Kyle shook his head at Solace, then returned his attention to Barsamian.
“I presume, Sirvard, that you’ve heard the rumors of certain individuals engaging in actions that could be… uncharitably considered precursors to mutiny,” he stated. “I am now officially informing you that I have grounds for suspicion of mutiny.”
Barsamian inhaled sharply, and he nodded firmly. Once that status was declared and confirmed by the Executive Officer, what Kyle could order done expanded dramatically.

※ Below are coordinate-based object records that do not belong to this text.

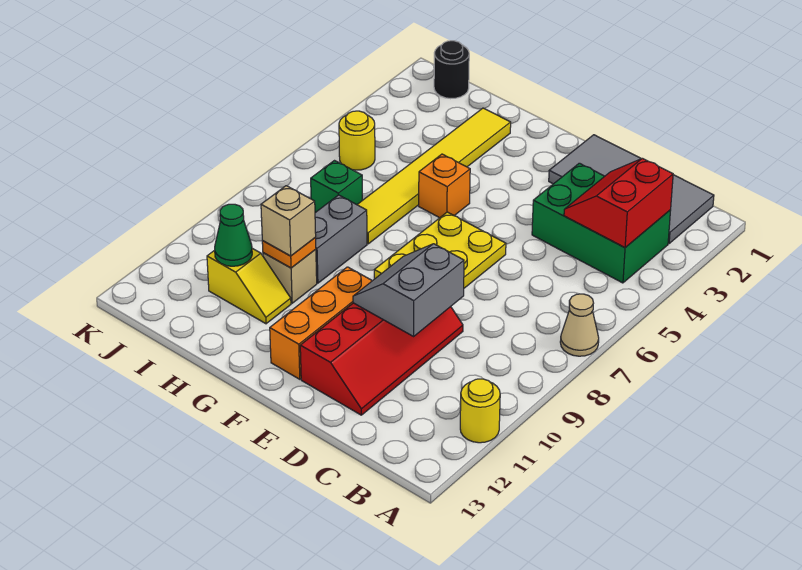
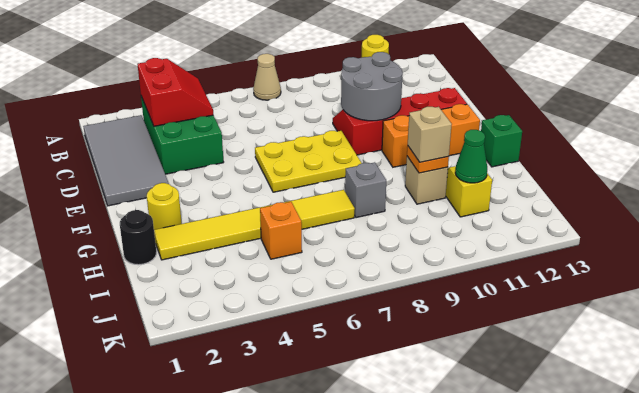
red slope B3:C4 level 2 top B -> red slope B3:C4 level 2 top 3
grey slope D9:E10 level 2 top D -> grey round brick D9:E10 level 2
orange brick G5 level 1 -> orange brick I5 level 1
grey brick H8:H9 level 1 -> grey brick H8 level 1
green brick I7 level 1 -> green brick G13 level 1
black round brick J1 level 1 -> black round brick H1 level 1
yellow round brick J5 level 1 -> yellow round brick G2 level 1

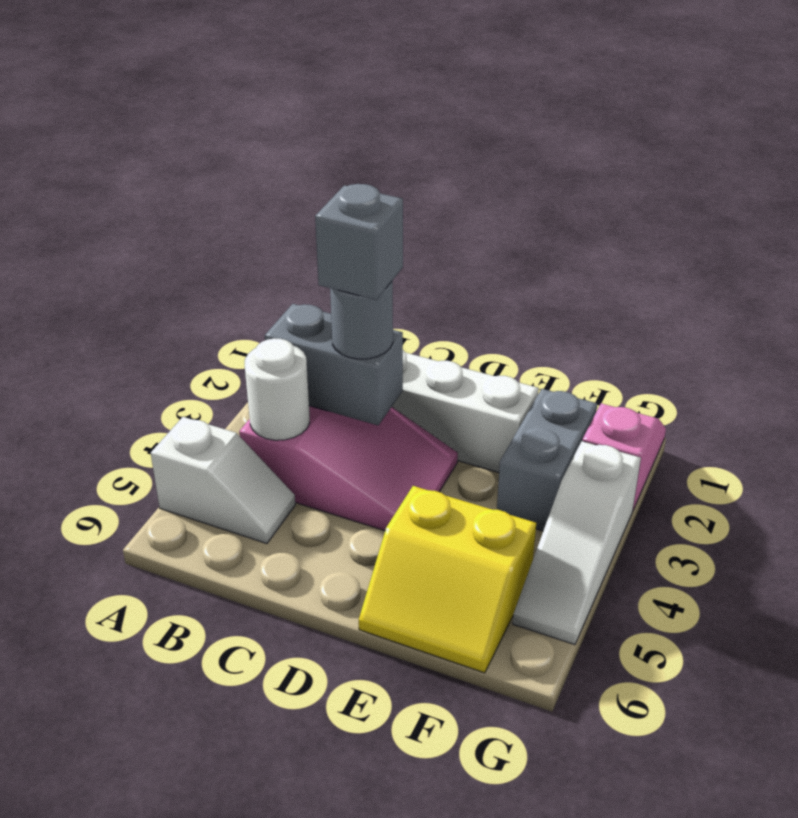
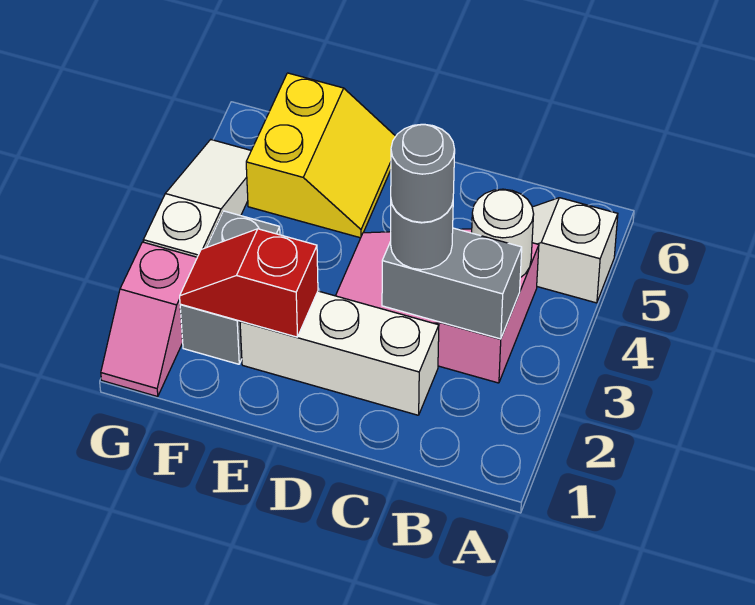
grey brick C3 level 4 -> grey round brick C3 level 4
none -> red slope E2:F2 level 2 top E
yellow slope E5:F6 level 1 top 5 -> yellow slope E5:F6 level 1 top F

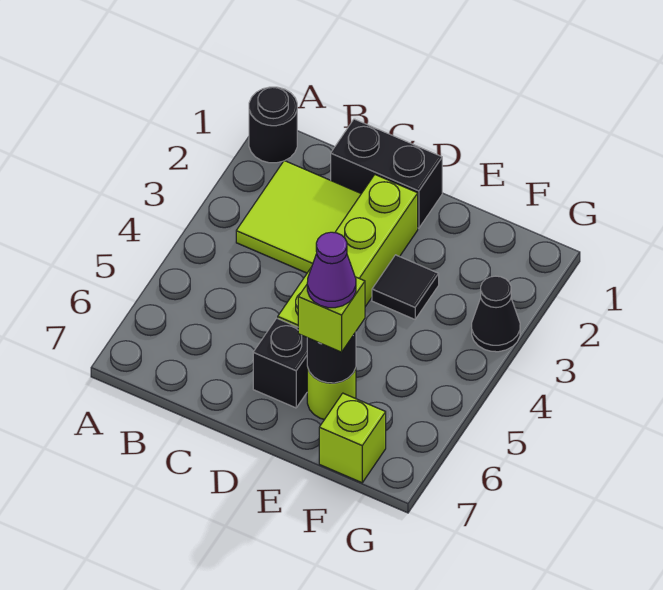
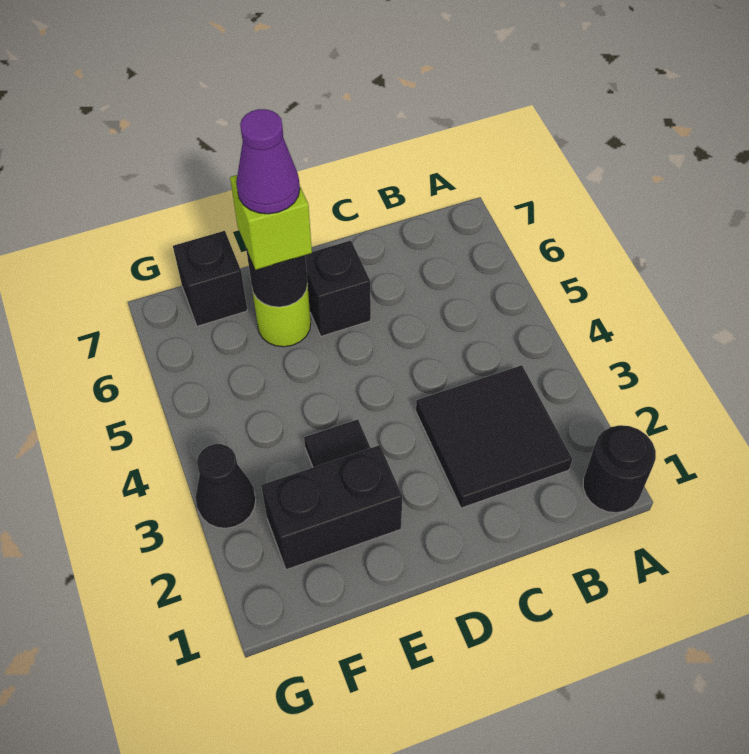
lime tile B2:C3 level 1 -> black tile B2:C3 level 1
black brick C1:D1 level 1 -> black brick E2:F2 level 1
lime brick D2:D5 level 1 -> none
lime brick F7 level 1 -> black brick F7 level 1

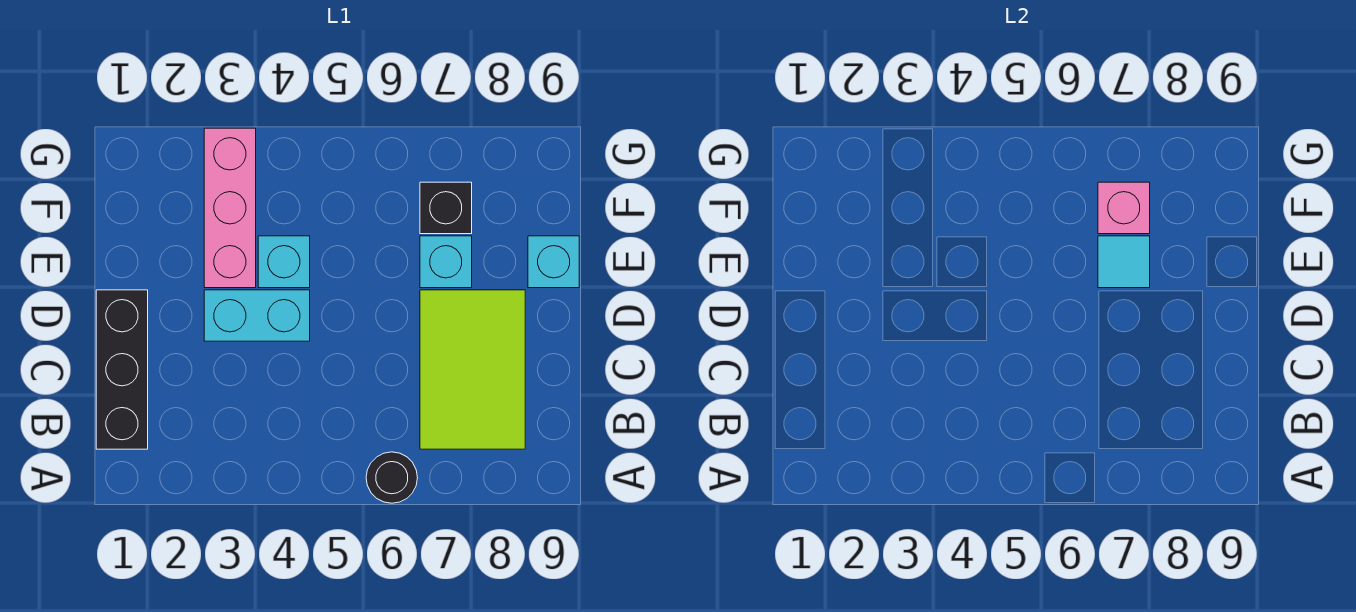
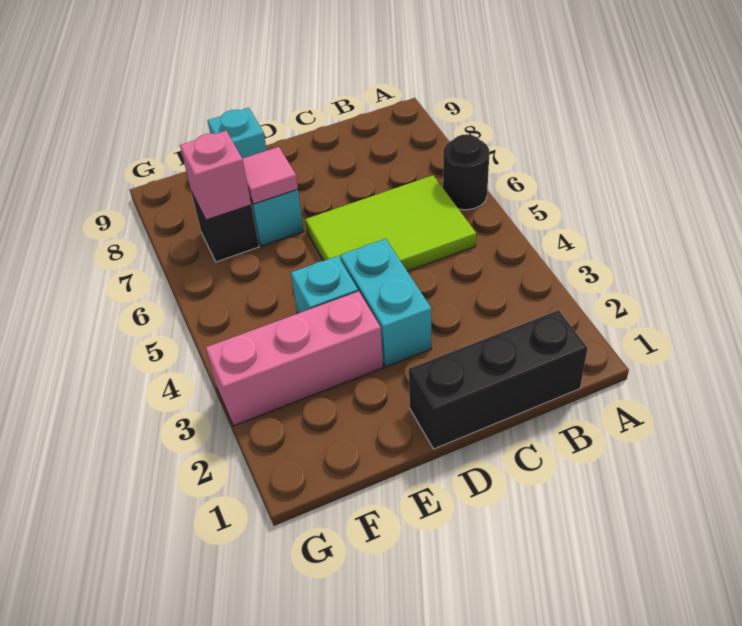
lime tile B7:D8 level 1 -> lime tile B5:D6 level 1
cyan tile E7 level 2 -> pink tile E7 level 2

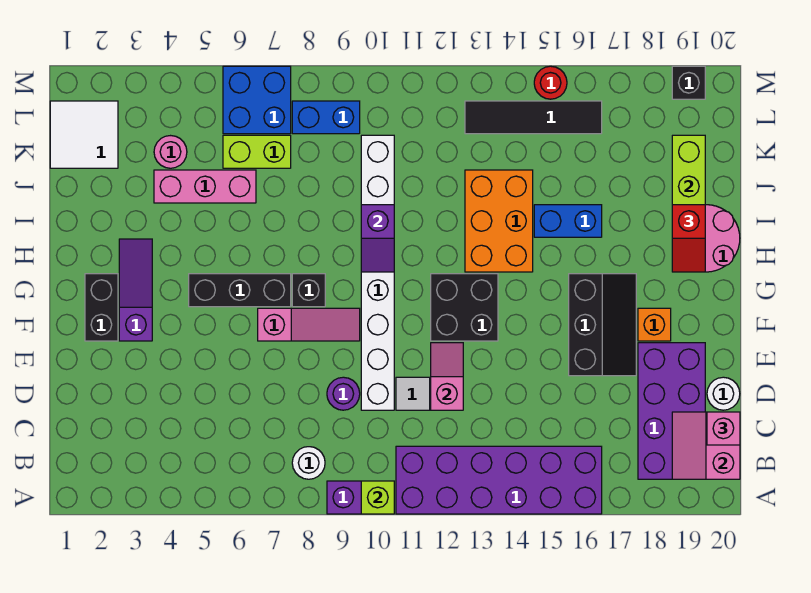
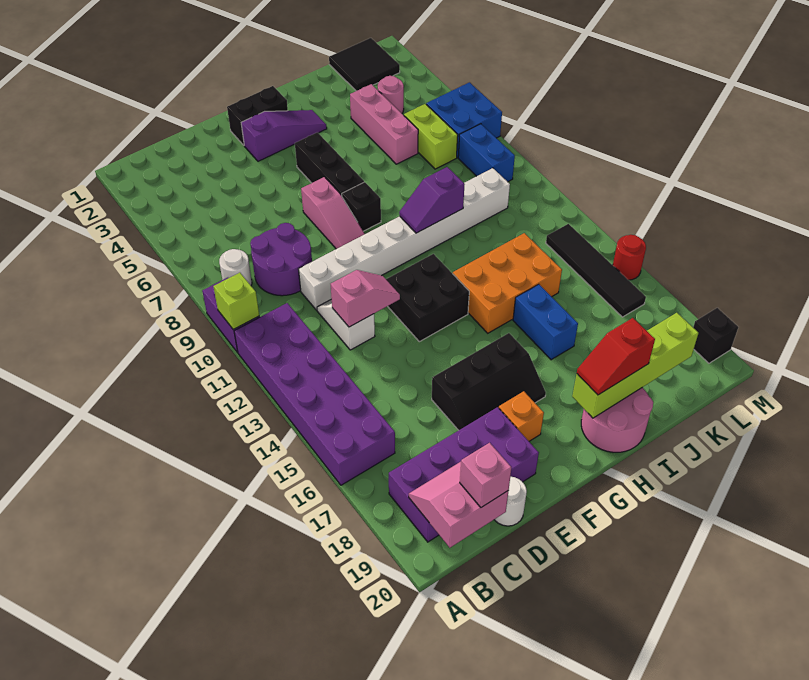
purple round brick D9 level 1 -> purple round brick C8:D9 level 1
white tile K1:L2 level 1 -> black tile K1:L2 level 1

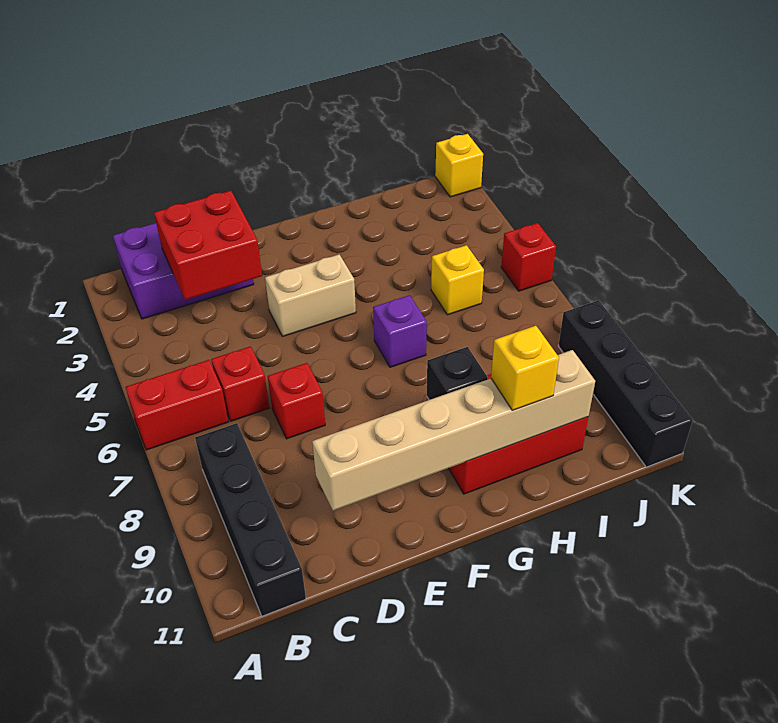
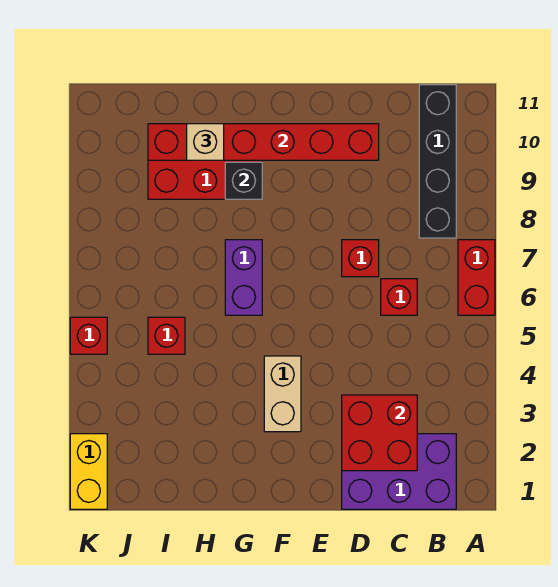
red brick A6:B6 level 1 -> red brick A6:A7 level 1
tan brick D10:I10 level 2 -> red brick D10:I10 level 2
tan brick E4:F4 level 1 -> tan brick F3:F4 level 1
purple brick G6 level 1 -> purple brick G6:G7 level 1
yellow brick H10 level 3 -> tan brick H10 level 3
yellow brick I5 level 1 -> red brick I5 level 1
yellow brick K1 level 1 -> yellow brick K1:K2 level 1
black brick K8:K11 level 1 -> none

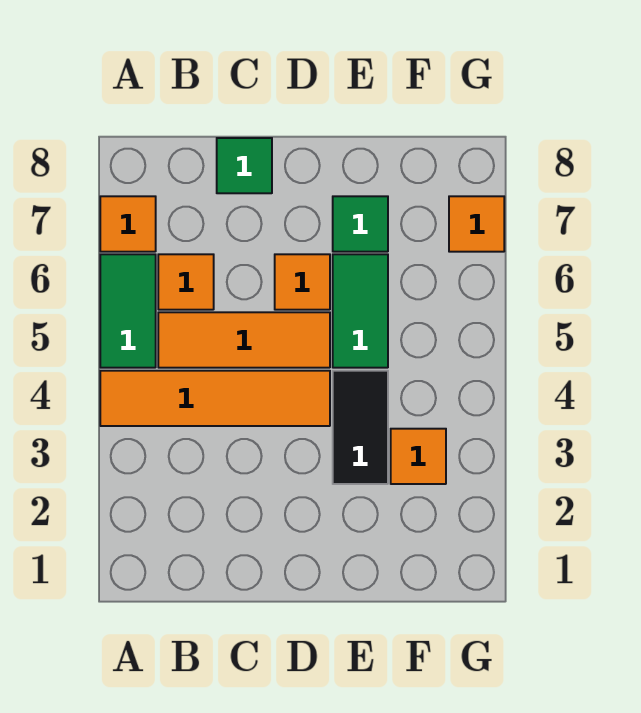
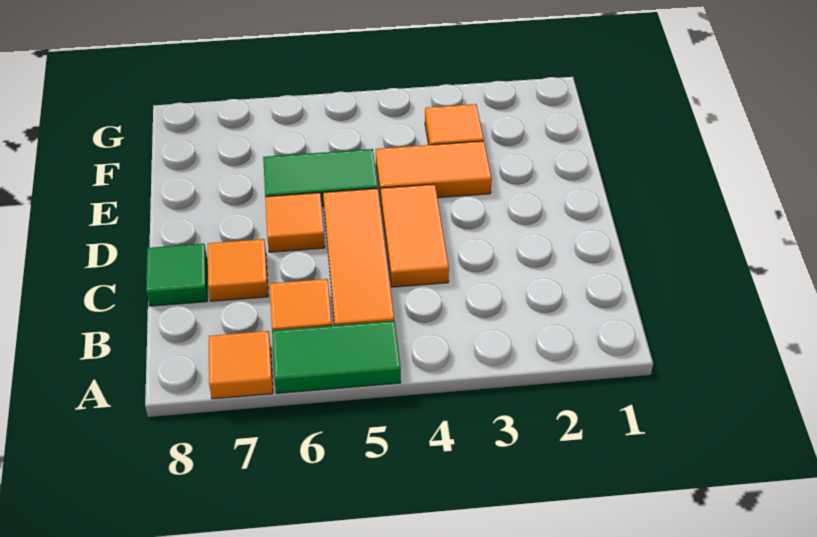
orange tile A4:D4 level 1 -> orange tile C4:D4 level 1
black tile E3:E4 level 1 -> orange tile E3:E4 level 1
green tile E7 level 1 -> none
orange tile G7 level 1 -> orange tile C7 level 1

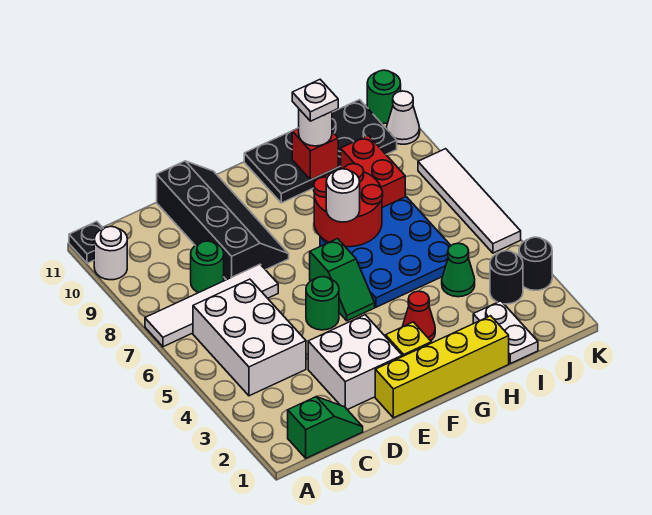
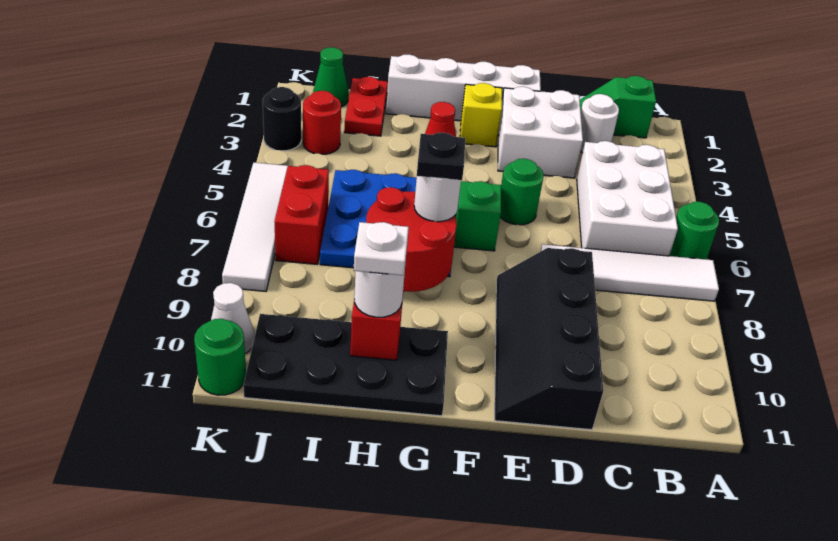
white round brick A10 level 1 -> white round brick C2 level 1
black plate A11 level 1 -> black plate G7 level 4
green round brick C8 level 1 -> green round brick A6 level 1
yellow brick E1:H1 level 1 -> white brick E1:H1 level 1
white plate I1:I2 level 1 -> red plate I1:I2 level 1
green cone I4 level 1 -> green cone J1 level 1
red brick I8:I9 level 1 -> red brick J6:J7 level 1
black round brick J3 level 1 -> red round brick J3 level 1

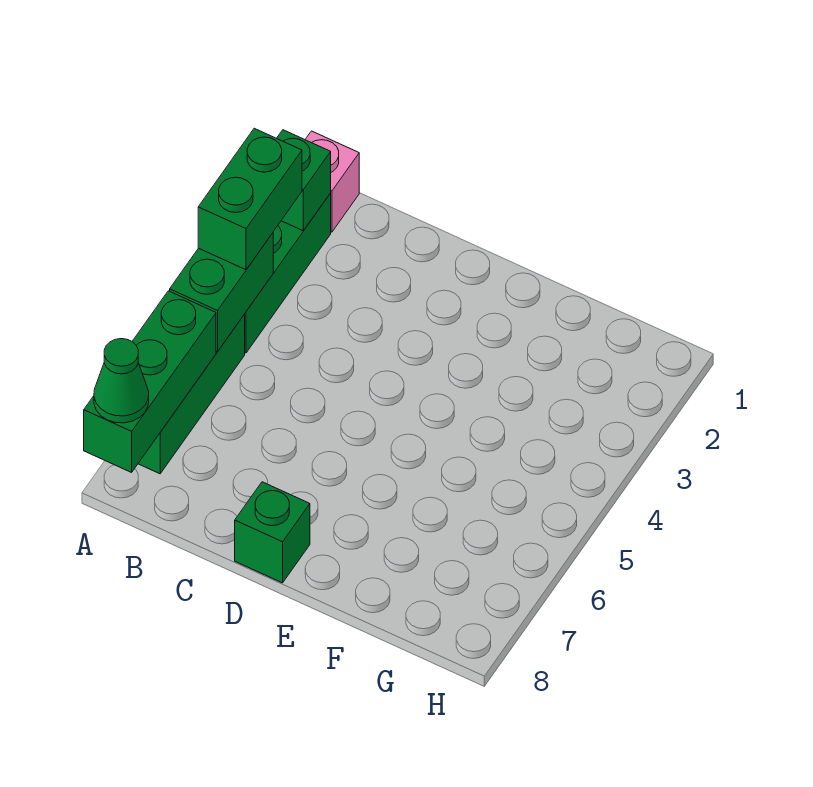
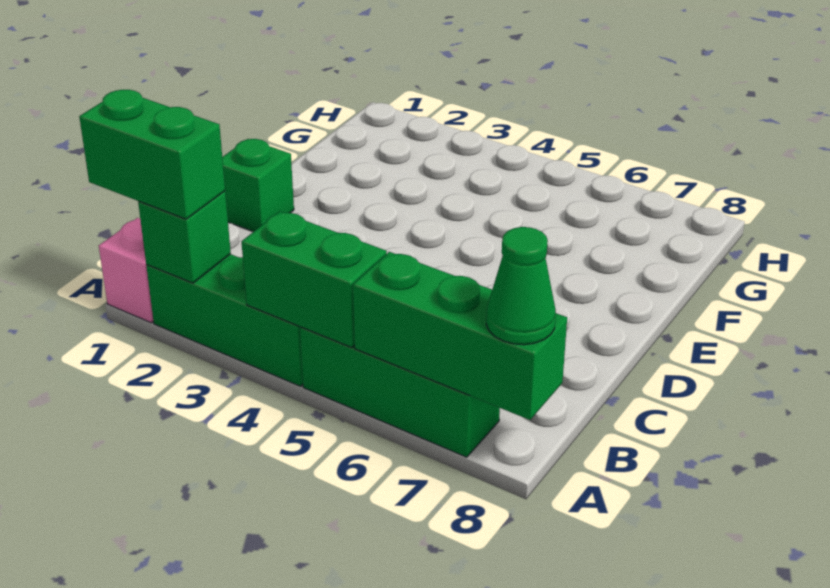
green brick A3:A4 level 3 -> green brick A1:A2 level 3
green brick D8 level 1 -> green brick D1 level 1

“What do you need me to do?” she asked levelly. That was impressive in and of itself, given the magnitude of Kyle’s words.
“For the moment, keep an ear to the ground, and keep a weapon to hand,” Kyle ordered. “Master Sergeant Wa is already aware of the situation. Make sure the Marines you trust are briefed, and aware of the concern.
“Our Commonwealth spy, aggravating as they are, gives us an excuse to post guards on key sections of the ship,” he continued. “Use it. I want sentries on engineering, the bridge, and Secondary Control.”